ZB

'United under the same sky': PM on historic Matariki celebration

Author
Michael Neilson, NZ Herald ,
Publish Date
Fri, 24 Jun 2022, 11:56am

'United under the same sky': PM on historic Matariki celebration

Author
Michael Neilson, NZ Herald ,
Publish Date
Fri, 24 Jun 2022, 11:56am

Prime Minister Jacinda Ardern has thanked the country's indigenous peoples for gifting the "first authentically Māori public holiday" saying it is one that "unites us under the stars of Aotearoa".

Te Rā Aro ki a Matariki, the first uniquely New Zealand public holiday, officially began early this morning with a traditional hautapu ceremony at Te Papa in Wellington.

Māori leader Sir Pou Temara, who led the ceremony with several tohunga/experts, said the celebrations signalled a maturing of Aotearoa, and part of a nation-building process.

"Today is a moment in time. This is a moment that future generations will look upon and say this is when we came of age."

At the forefront of the celebrations in te ao Māori is honouring those we've lost since the last rising of the star cluster, giving thanks for the present and looking forward to the promises of the new year.

Dr Rangi Matamua and Prime Minister Jacinda Ardern during the traditional hautapu ceremony outside Te Papa in Wellington early this morning. Photo / Supplied

Dr Rangi Matamua and Prime Minister Jacinda Ardern during the traditional hautapu ceremony outside Te Papa in Wellington early this morning. Photo / Supplied

Ardern said there was no better time to celebrate Matariki.

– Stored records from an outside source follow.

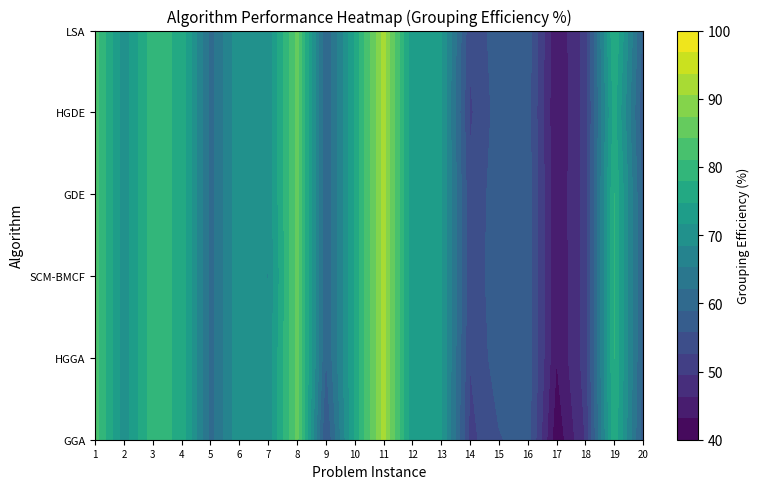

What is the lowest value of the 3 series?

43.3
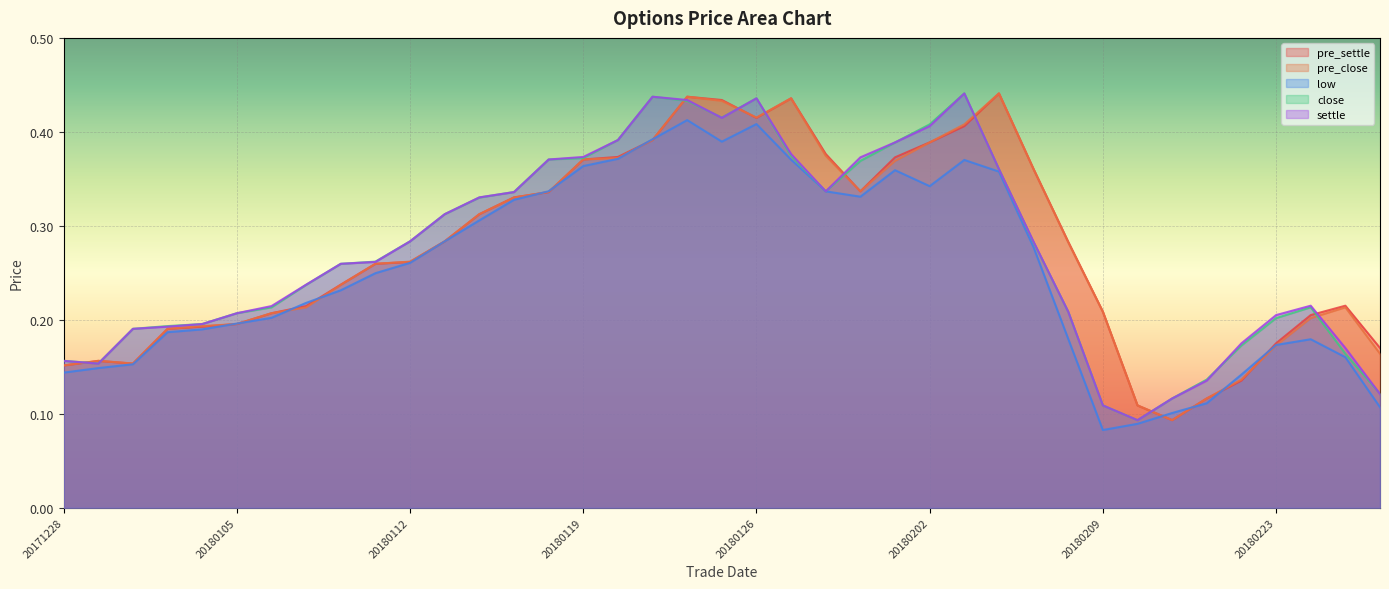

What are all the series names shown in the legend?

pre_settle, pre_close, low, close, settle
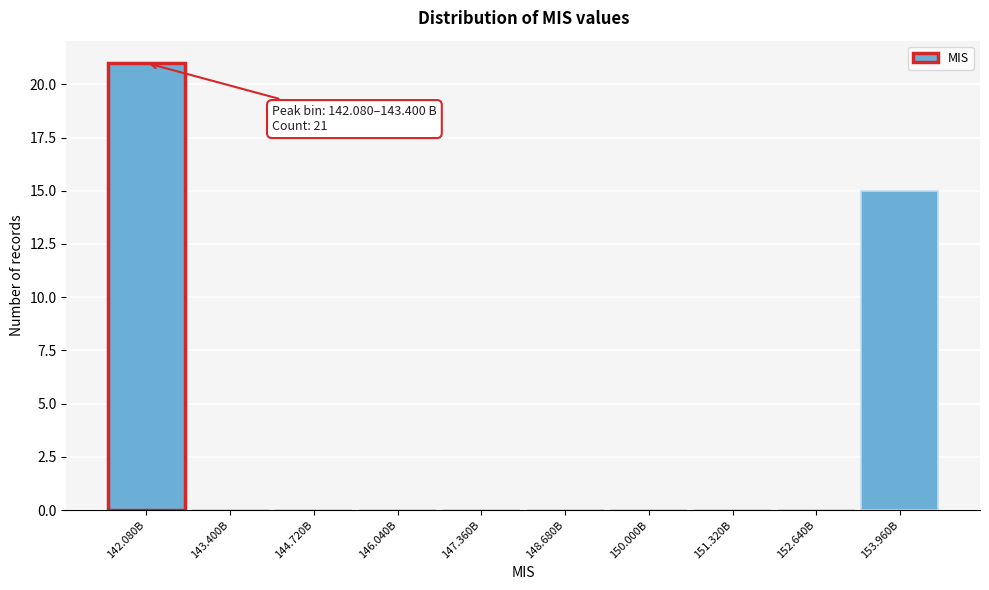

Reading left to right, extract all data points from this chart.

142.080B=21	143.400B=0	144.720B=0	146.040B=0	147.360B=0	148.680B=0	150.000B=0	151.320B=0	152.640B=0	153.960B=15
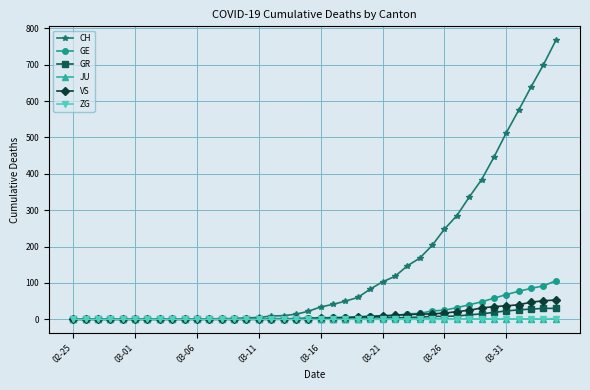

What is the greatest value displayed?

767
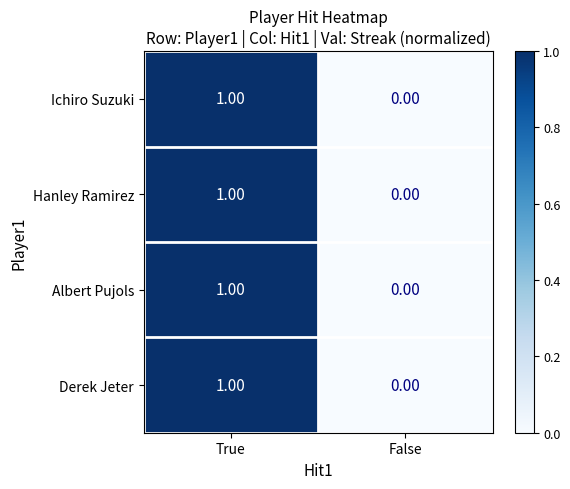

Which category has the highest value in the Hanley Ramirez series?

True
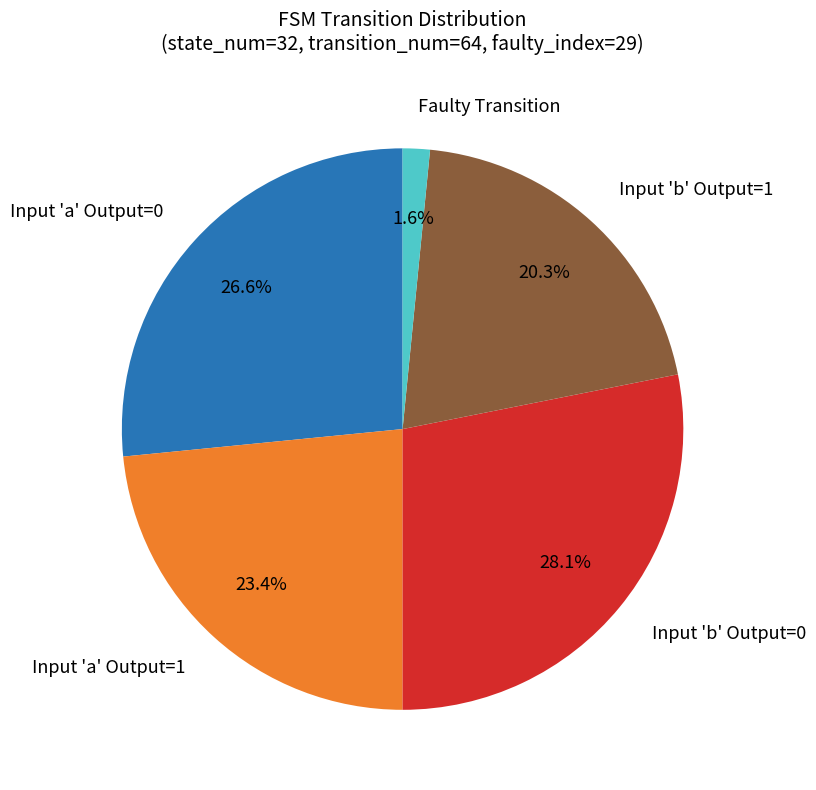

Rank the categories by value from highest to lowest.

Input 'b' Output=0, Input 'a' Output=0, Input 'a' Output=1, Input 'b' Output=1, Faulty Transition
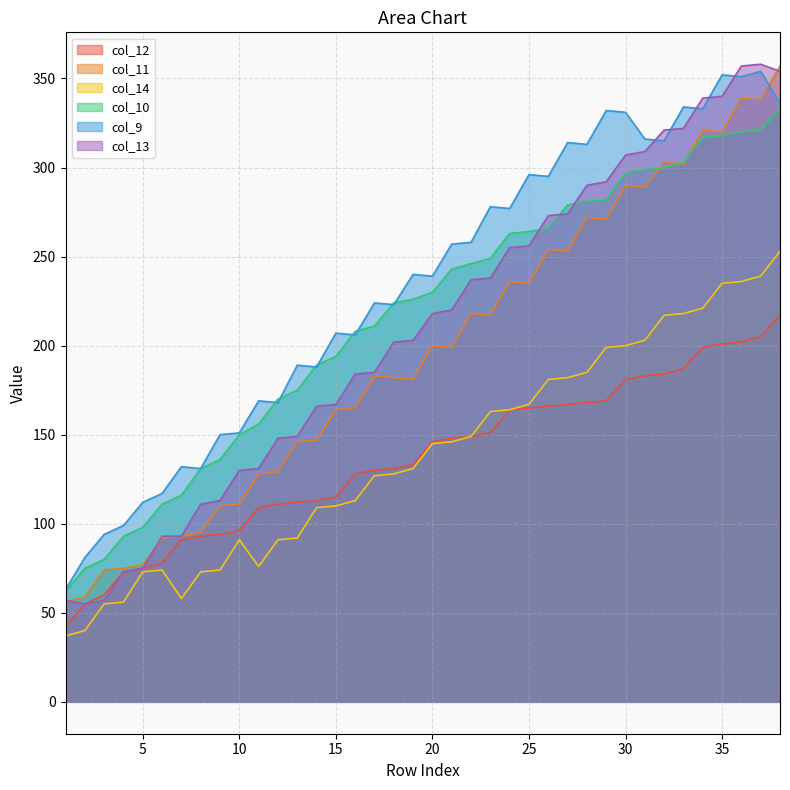

What is the difference between the col_11 values at 7 and 2?

34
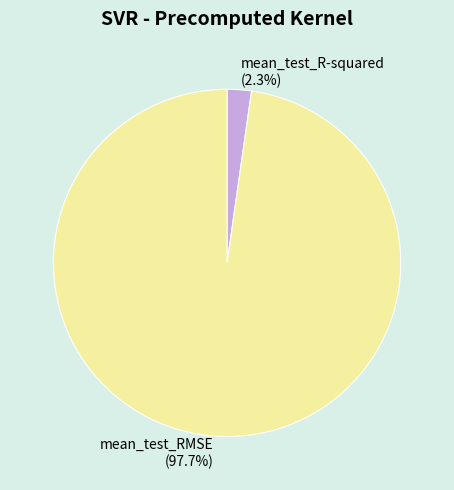

True or false: mean_test_R-squared accounts for 2% of the total.

True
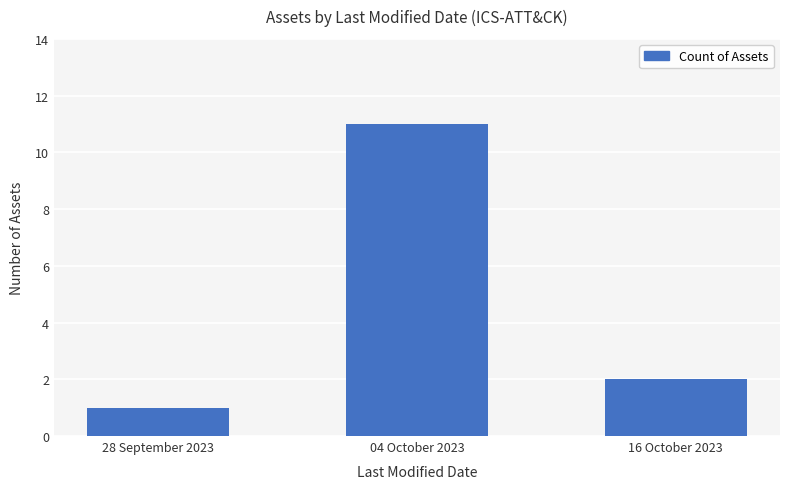

Is it true that the value at 04 October 2023 is 18?

False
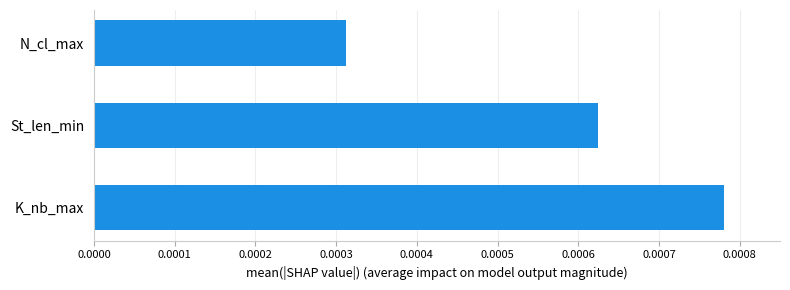

Rank the categories by value from highest to lowest.

K_nb_max, St_len_min, N_cl_max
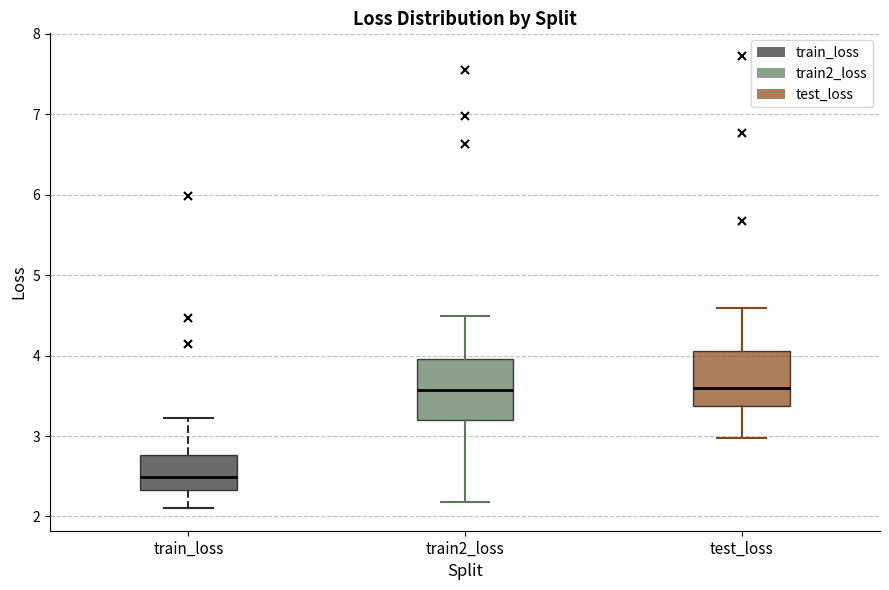

Which box's median line is the lowest?

train_loss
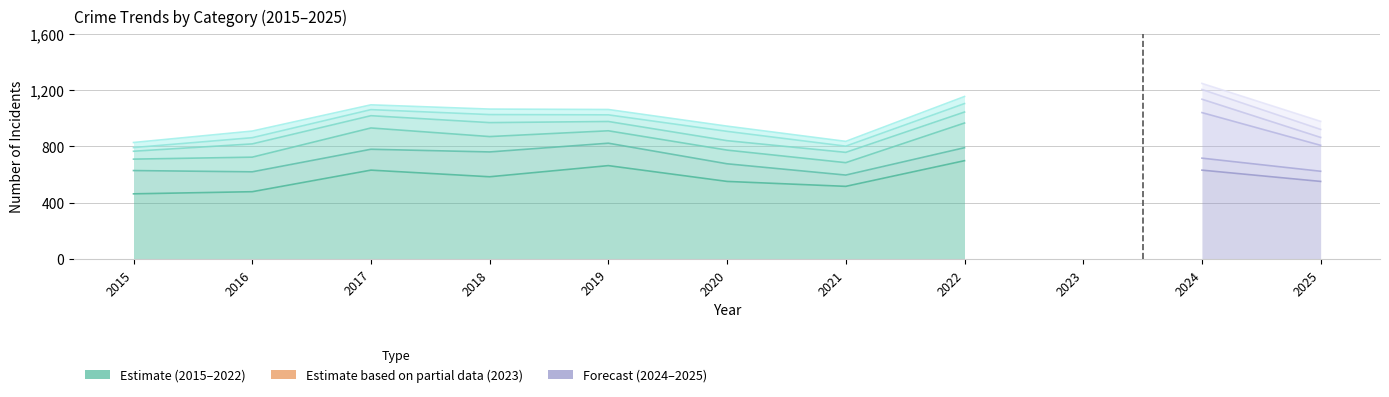

How many interior local valleys does the Motor Vehicle Theft series have?

2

"Matariki provides us with a chance to reflect, to think of those we have lost, and to prepare and share a sense of hope and optimism for the future.

"I can't think of a better moment in time for us to take up what Matariki has to offer us, as individuals, but also as a nation."

Matariki offered "a space where there is room for us all", she said.

"We are united under the same sky," she told the large crowd.

"But as we recognise a time in our calendar that is so unique to Māori, some may ask whether this truly can be a day that our nation can unite behind.

"I would argue, wholeheartedly and absolutely, yes.

"This is now an official holiday that does not divide us by Maori ancestry or other, rather, it unites us under the stars of Aotearoa."

Ardern said it was symbolic that the stars were used to guide those first waka to these lands, with Matariki another "waypoint" in the nation's journey.

She said it was also a chance for many to learn.

"Many of us did not grow up with, or learn the traditions of Matariki. But we now have that chance.

"A chance to see our own children learn more about this period, a chance to learn from them, and a chance to create our own Matariki moments.

"I absolutely believe that this will be manifest in many different ways in the years to come. Some small, and some large.

Dr Rangi Matamua during the traditional hautapu ceremony outside Te Papa in Wellington early this morning. Photo / Supplied

Dr Rangi Matamua during the traditional hautapu ceremony outside Te Papa in Wellington early this morning. Photo / Supplied

"That this moment in time, this waypoint in our journey, offers us the chance to come together as families, but also as a nation.

"Under the stars of a bright, optimistic, and hopeful Matariki.

"A space where there is room for all of us."

In a separate statement, Adern thanked "all those iwi, hapū, whānau and mātauranga holders for giving their time, support and knowledge to ensure Matariki is shared, acknowledged and better understood – to allow us all to celebrate as a nation together".

"This is a special day not only for Aotearoa but globally as we celebrate our first authentically Māori public holiday, which has been met with overwhelming support.

"Today we take another meaningful step forward in understanding what makes us unique as a country, and what holds us together as a nation.

"While many will already have Matariki traditions, I know others will be creating their own for the first time. That extends to Kiwis living abroad as over 20 New Zealand embassies host Matariki celebrations around the globe, giving the world a taste of our national identity."

Minister for Māori/Crown Relations Kelvin Davis, Dr Rangi Matamua and Justice Minister Kiri Allan speak about the journey to make Matariki a public holiday. Photo / Michael Neilson

Minister for Māori/Crown Relations Kelvin Davis, Dr Rangi Matamua and Justice Minister Kiri Allan speak about the journey to make Matariki a public holiday. Photo / Michael Neilson

Dr Rangi Mātāmua, an indigenous studies and Māori cultural astronomy expert who spearheaded a campaign over many years to have this day become a reality, said it was "pretty overwhelming".

"I'm so thrilled that this government had the foresight to believe in this.

"I'm so elated that communities and people around the country have just taken it almost such zeal because of the principles and the values that underpin this holiday for us all.

"I believe that this is the first reintroduced indigenous holiday anywhere in the world. And it is part of this sharing of culture sharing of identity.

"We're using that culture here in Aotearoa and identity to really become part of who we are.

"We no longer need to look overseas to reflect who we are.

"We have things that are here that are valuable, important, connected to who we are where we are, and they are becoming the markers of who we want to be."